Traité de Métapsychique, by Charles Richet (Treatise on Metaphysics)
Librairie Félix Alcan. Paris. 1923. Deuxième [Second] edition refondue... pp. (vi), IX, (i), 832 pp. 30 text illustrations. French language
Rebind, in green binder's cloth, top edge gilt, H.V. on lower spine (PO initials??). Superb appearing bindings and cover sheets. The covers are emerald green leather with gorgeous gold stamping decorating all sides. The cover sheets are green toned marbled paper. Banded spine with gold titling. Gilded edges. Two silk ribbons. Sparsely illustrated.

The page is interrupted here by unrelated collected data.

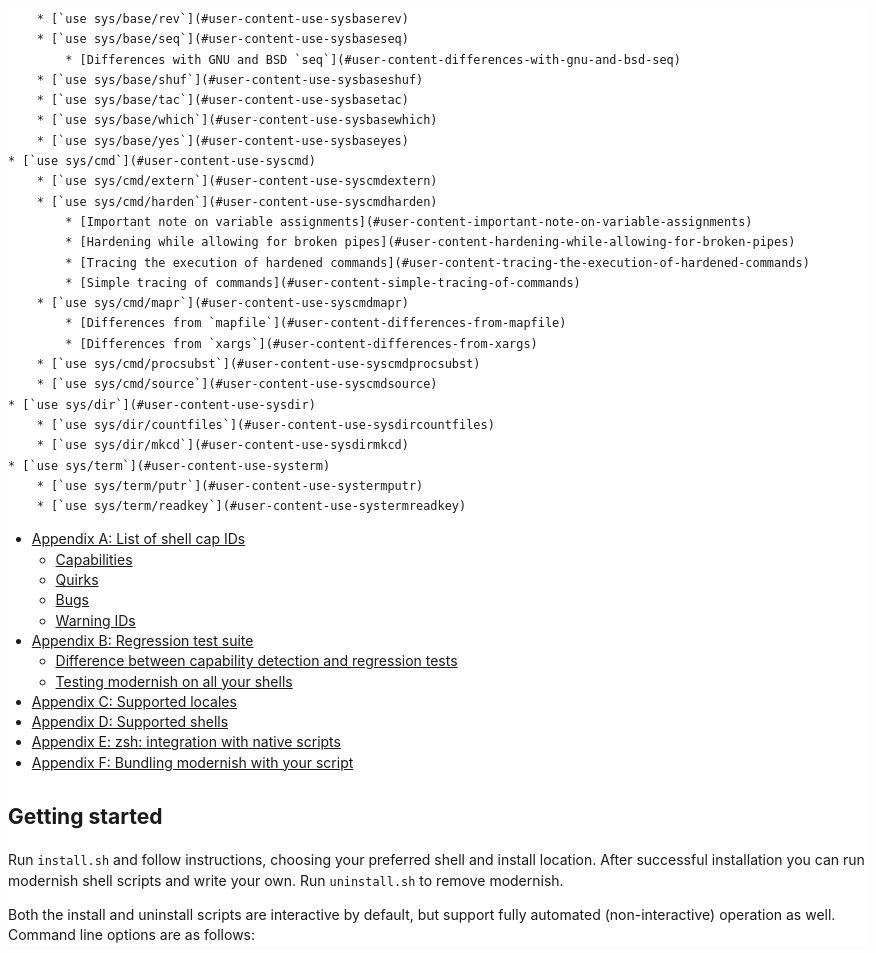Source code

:         * [`use sys/base/rev`](#user-content-use-sysbaserev)
        * [`use sys/base/seq`](#user-content-use-sysbaseseq)
            * [Differences with GNU and BSD `seq`](#user-content-differences-with-gnu-and-bsd-seq)
        * [`use sys/base/shuf`](#user-content-use-sysbaseshuf)
        * [`use sys/base/tac`](#user-content-use-sysbasetac)
        * [`use sys/base/which`](#user-content-use-sysbasewhich)
        * [`use sys/base/yes`](#user-content-use-sysbaseyes)
    * [`use sys/cmd`](#user-content-use-syscmd)
        * [`use sys/cmd/extern`](#user-content-use-syscmdextern)
        * [`use sys/cmd/harden`](#user-content-use-syscmdharden)
            * [Important note on variable assignments](#user-content-important-note-on-variable-assignments)
            * [Hardening while allowing for broken pipes](#user-content-hardening-while-allowing-for-broken-pipes)
            * [Tracing the execution of hardened commands](#user-content-tracing-the-execution-of-hardened-commands)
            * [Simple tracing of commands](#user-content-simple-tracing-of-commands)
        * [`use sys/cmd/mapr`](#user-content-use-syscmdmapr)
            * [Differences from `mapfile`](#user-content-differences-from-mapfile)
            * [Differences from `xargs`](#user-content-differences-from-xargs)
        * [`use sys/cmd/procsubst`](#user-content-use-syscmdprocsubst)
        * [`use sys/cmd/source`](#user-content-use-syscmdsource)
    * [`use sys/dir`](#user-content-use-sysdir)
        * [`use sys/dir/countfiles`](#user-content-use-sysdircountfiles)
        * [`use sys/dir/mkcd`](#user-content-use-sysdirmkcd)
    * [`use sys/term`](#user-content-use-systerm)
        * [`use sys/term/putr`](#user-content-use-systermputr)
        * [`use sys/term/readkey`](#user-content-use-systermreadkey)
* [Appendix A: List of shell cap IDs](#user-content-appendix-a-list-of-shell-cap-ids)
    * [Capabilities](#user-content-capabilities)
    * [Quirks](#user-content-quirks)
    * [Bugs](#user-content-bugs)
    * [Warning IDs](#user-content-warning-ids)
* [Appendix B: Regression test suite](#user-content-appendix-b-regression-test-suite)
    * [Difference between capability detection and regression tests](#user-content-difference-between-capability-detection-and-regression-tests)
    * [Testing modernish on all your shells](#user-content-testing-modernish-on-all-your-shells)
* [Appendix C: Supported locales](#user-content-appendix-c-supported-locales)
* [Appendix D: Supported shells](#user-content-appendix-d-supported-shells)
* [Appendix E: zsh: integration with native scripts](#user-content-appendix-e-zsh-integration-with-native-scripts)
* [Appendix F: Bundling modernish with your script](#user-content-appendix-f-bundling-modernish-with-your-script)


## Getting started ##

Run `install.sh` and follow instructions, choosing your preferred shell
and install location. After successful installation you can run modernish
shell scripts and write your own. Run `uninstall.sh` to remove modernish.

Both the install and uninstall scripts are interactive by default, but
support fully automated (non-interactive) operation as well. Command
line options are as follows:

Charles Richet [1850-1935] was a Professor Medicine at Paris and a Nobel Prize winner in 1913 for his researches into anaphylaxis, a term that he coined. The above work on psychic phenomena is the result of many years research, translated into English in the same year as 'Thirty Years of Psychical Research'. In it he accepts various phenomena as valid, for example, telekinesis, cryptesthesia, ectoplasm, but rejects apports, levitation and the phenomenon of the double. Later work has shown that the mediumistic phenomena that he had accepted as genuine were in fact fraudulent, such as those of Marthe Béraud. His work was a sincere, scientific attempt to elucidate the claims of psychics and mediums, but lacked the apparatus to fully investigate their demonstrations.